On the one hand, I completely know what he means, and he's totally right.

On the other hand, I truly believe the cat would add a very minimal amount of "labor" that would be more than offset by the reward, for me, and it would rarely effect him at all. I see anything - like, say, Jake or Elise, or soccer, or saying we'll bring the snack for Isaac's AWANA cubbies group, the same way. We DON'T really have the energy or resources for one more child, or activity, or even one-time thing - but we make it happen anyway. It works out in the end. And it's more than worth it everytime.

He has his own set of issues surfacing right now, though, and I think that his anxiety about getting a cat is actually greater than my desire to have one, for now at least. So, I am trying to drop it, and I'm having a hard time, but I'm at least trying to have a hard time in an internal way that doesn't effect him. It's really hard to let go of right now. I had contacted the owner about the kitten via email, just with questions about it and nothing solid, before I realized he was so against the whole thing. Now I'm trying to will myself to end communication, while part of me goes on hoping really hard that Grant'll have a change of heart before it's too late.

These sorts of things make me crazy: conflicts of interest where there is no "fair" way to proceed. Like in this instance, it's not really fair for me to not be able to have a cat I'm going to be responsible for just because he's worried about exagerrated hypotheticals of how hard it could be. I mean, I really feel it would make me happy on a day to day basis in a significant way, and I'm an adult person here.

On the other hand, I HAVE been a mess, he WOULD end up running out for cat food sometime, he WOULD end up smelling the litter box here and there, there would be some point where a cat he did not want living here messed up something that is his, or ours. Or woke him up in the night, or needed to be caught or pulled down from somewhere. I would be spending our money on vet visits and supplies. So I don't really feel it's right to do it without him also being on board.

Whenever we just fundamentally disagree about something, it makes me realize how spoiled we are on never really disagreeing. We don't really know how to do it, when it happens, because it feels new every time.

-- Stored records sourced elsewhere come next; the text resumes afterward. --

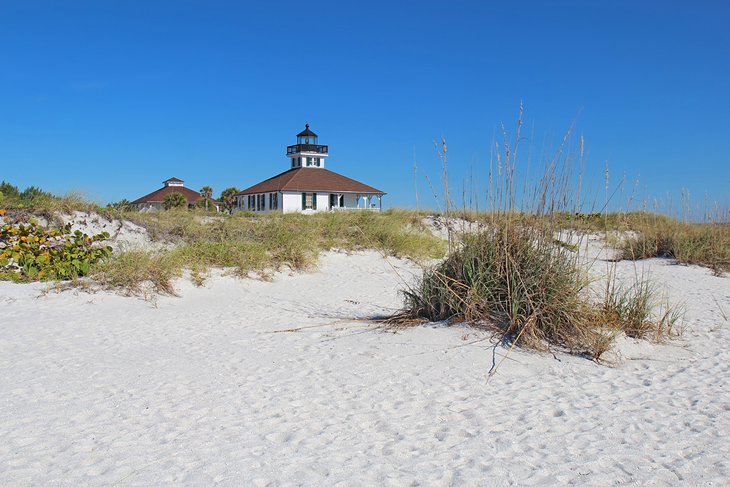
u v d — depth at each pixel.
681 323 7.71
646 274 12.39
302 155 58.09
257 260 11.89
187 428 4.20
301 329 7.35
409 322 7.20
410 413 4.57
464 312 6.91
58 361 5.84
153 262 10.19
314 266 12.86
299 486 3.36
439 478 3.48
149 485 3.34
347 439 4.05
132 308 8.57
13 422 4.25
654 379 5.50
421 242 15.48
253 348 6.46
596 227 16.22
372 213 18.42
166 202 39.22
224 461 3.66
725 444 4.02
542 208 7.13
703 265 13.91
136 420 4.34
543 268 6.76
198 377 5.40
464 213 7.55
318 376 5.46
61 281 9.68
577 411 4.64
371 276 12.43
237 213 19.92
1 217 12.08
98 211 13.70
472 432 4.20
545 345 6.30
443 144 7.46
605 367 5.84
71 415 4.41
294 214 19.09
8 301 8.42
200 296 9.77
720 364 5.97
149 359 5.98
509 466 3.66
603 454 3.85
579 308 6.61
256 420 4.37
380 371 5.61
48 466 3.56
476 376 5.48
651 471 3.62
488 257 7.09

Date: 2008-11-24 02:59 pm (UTC)
From: [identity profile] medland.livejournal.com
Most if not all cats can be trained to pee outside. All the cats I've ever had - both those I've got as kittens and adult cats - have used the garden as their toilet.

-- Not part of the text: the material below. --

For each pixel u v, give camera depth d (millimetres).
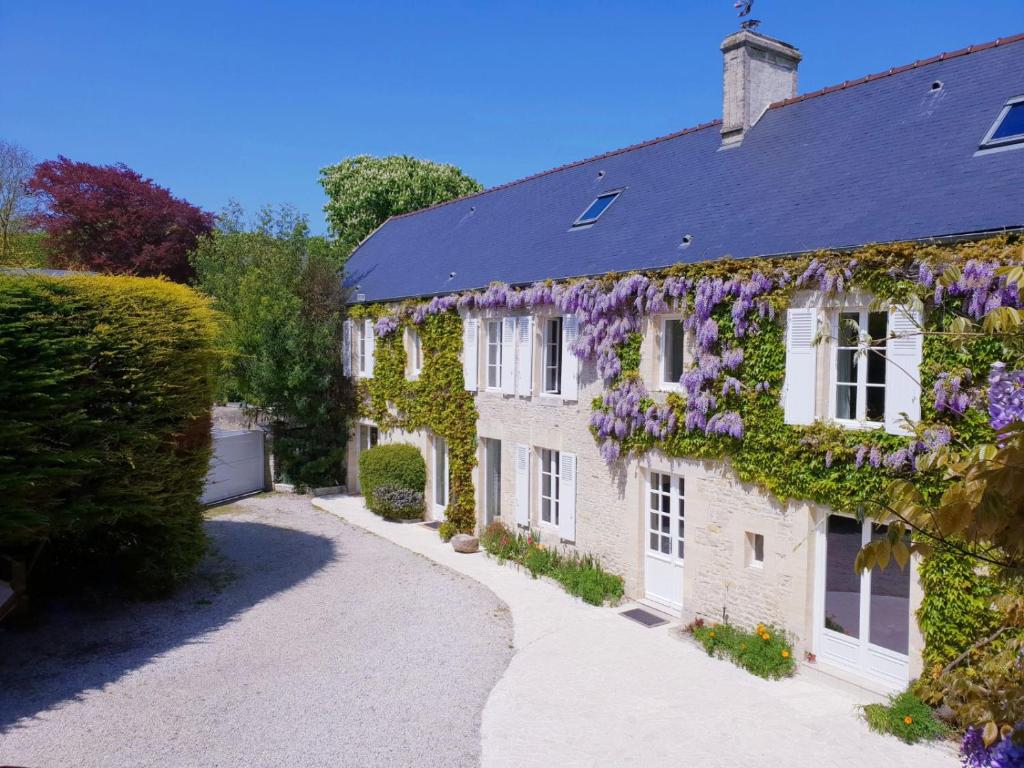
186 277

Date: 2008-11-25 08:02 am (UTC)
From: [identity profile] babyslime.livejournal.com
I've never NOT had a cat in my life and they are really not that high maintenance at all. In fact, they're probably one of the lowest maintenance pets around...
You can get pet insurance for about $10-$20 a month and that'll cover your emergency vet stuff. We never got it, because our cats have always been quite healthy.

Get the higher quality food and just give them a scoop every day and you're set not only for their extreme health, but because they pretty much handle themselves.
Kittens start in a litter box but will automatically start pooping outside once they spend any significant time out there, and it barely takes any time at all to "train" them to poop out there exclusively (it pretty much only involves spending a week or two moving the box closer to the door before just putting it outside a few days and then disappearing it all together.

Really? No anxiety at all needed. :)

Date: 2008-11-25 08:03 am (UTC)
From: [identity profile] babyslime.livejournal.com
Sorry if this message is at all disjointed or confusing. Serious pain issues tonight and serious pain meds as a result. I'm exhausted and out of it.

Date: 2008-11-26 05:07 am (UTC)
From: [identity profile] mommydama.livejournal.com
As soon as we started letting our cat roam, he quit using the litter box. I haven't scooped a litter box since we moved here. When we were out of town, my sister did it since we didn't want to let the cat out when he couldn't get back in on demand, so he had to use it.

Cats are SO MUCH more low maintenance than hermit crabs. Let me tell you. These hermit crabs are a pain in the ASS!